U.S. GDP (Gross Domestic Product) grew at a +2.0% annualized rate in the first quarter, reflecting solid economic expansion, albeit at a slightly slower pace than forecasters had expected. This marks a meaningful improvement from the fourth quarter of 2025, which was significantly impacted by a government shutdown-induced slowdown. Business investment was a key driver of growth in the first quarter, particularly in areas tied to artificial intelligence (AI). The ongoing AI boom has spurred increased spending on computer chips, servers, power generation, and related infrastructure, as companies race to expand their capabilities and position themselves as leaders in this transformative technology.

Consumer spending rose at a +1.6% annualized pace during the quarter, a still-healthy rate, though softer than expected. Meanwhile, consumer sentiment remains subdued. The University of Michigan’s consumer sentiment index fell to 49.8 in April, its lowest reading on record, down from 53.3 in March. Elevated energy prices tied to the Iran conflict likely contributed to the decline, alongside concerns about AI-related job displacement, persistent inflation, and private credit market headlines.

While it is important to monitor the health of the consumer, who accounts for roughly 70% of U.S. GDP, sentiment data should be interpreted cautiously. In recent years, survey-based sentiment measures have not consistently aligned with actual spending behavior.

Despite weaker sentiment, the broader economy has remained resilient. Many companies cited a solid operating backdrop during first-quarter earnings calls. Several major banks also noted that household finances appear stable, with consumers continuing to borrow, invest, and spend.

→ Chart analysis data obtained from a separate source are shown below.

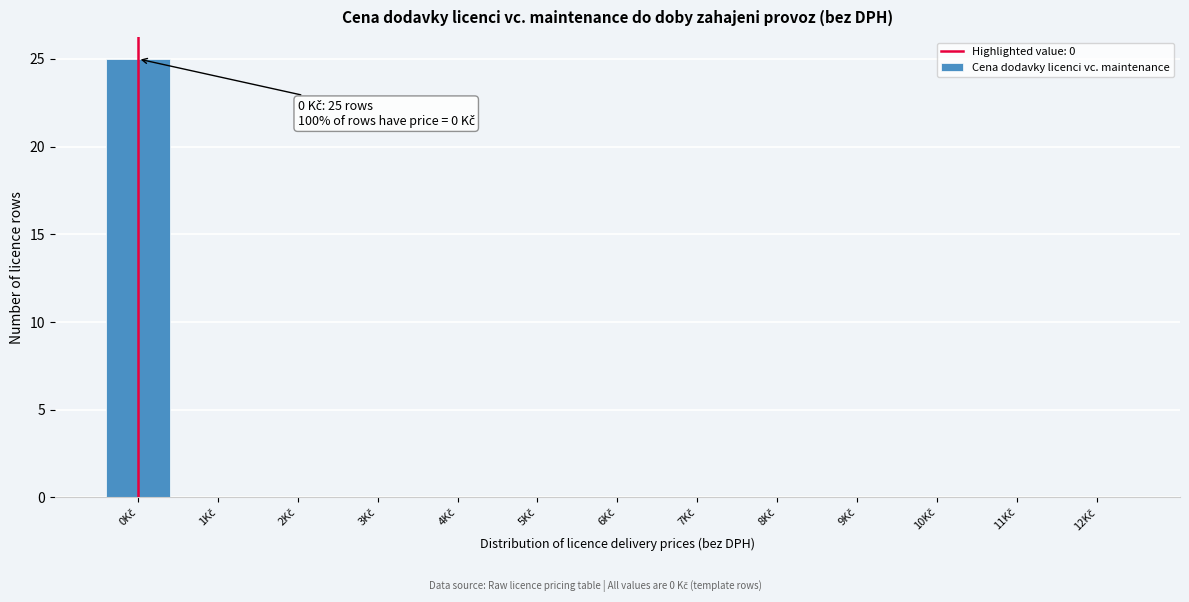

What is the greatest value displayed?

25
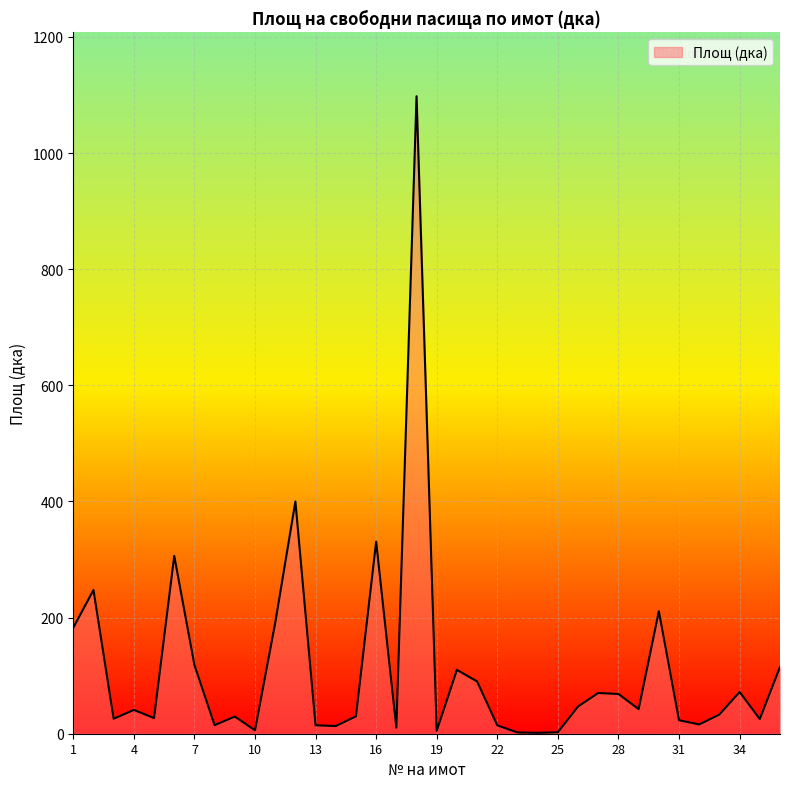

What is the greatest value displayed?

1097.9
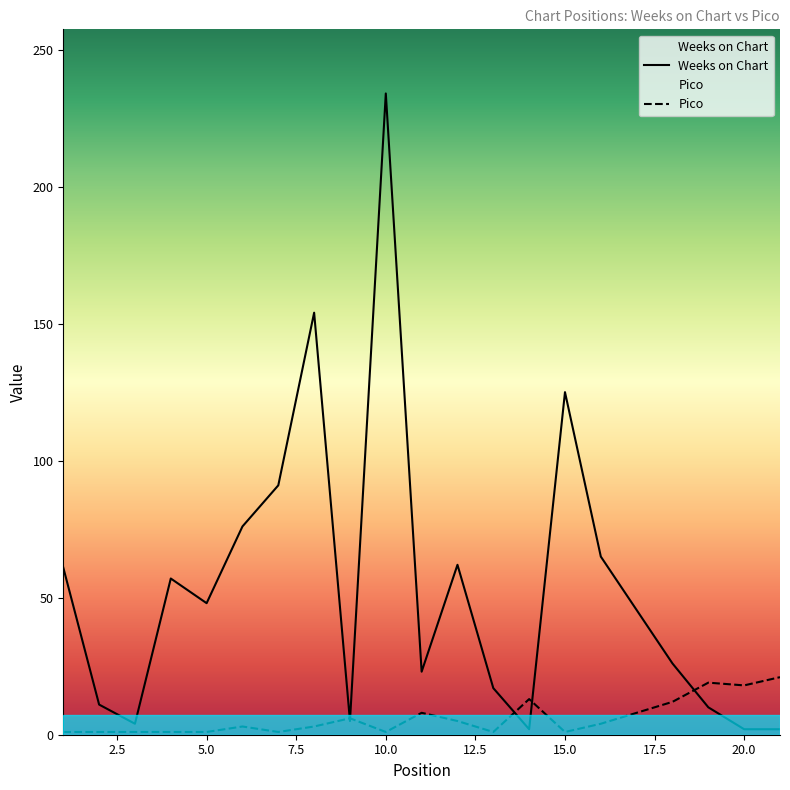

How many lines are shown in the chart?

2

Fiscal support measures, including business expensing provisions and above average tax refunds, have further supported economic activity.

One anticipated tailwind for markets entering the year, lower interest rates, has yet to materialize, as inflation remains persistent. The core Personal Consumption Expenditures (PCE) Price Index, which excludes food and energy, rose to a 12-month rate of +3.2% in March, well above the Federal Reserve’s +2% inflation target. Higher energy prices pushed headline PCE inflation even higher, to +3.5% year over year.

At the start of the year, markets were pricing in two to three rate cuts throughout 2026; however, expectations have since shifted, with markets now anticipating no cuts in the near term. How Federal Reserve Chair nominee Kevin Warsh and policymakers navigate this environment will be an important factor to watch going forward.